Problem statement | Extract each line of the records below that contains the word "Thuốc".

(Saved entries)
○ ○ ○ ○

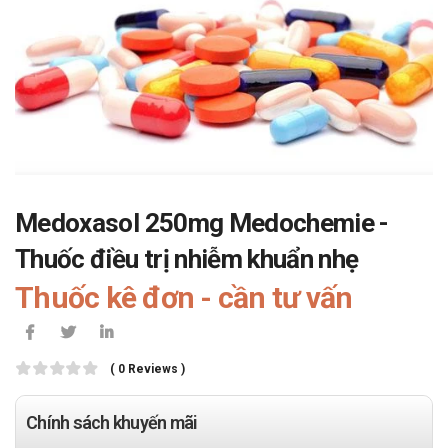
Medoxasol 250mg Medochemie -
Thuốc điều trị nhiễm khuẩn nhẹ
Thuốc kê đơn - cần tư vấn
( 0 Reviews )
Chính sách khuyến mãi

○ ○ ○ ○

Task response |
Thuốc điều trị nhiễm khuẩn nhẹ
Thuốc kê đơn - cần tư vấn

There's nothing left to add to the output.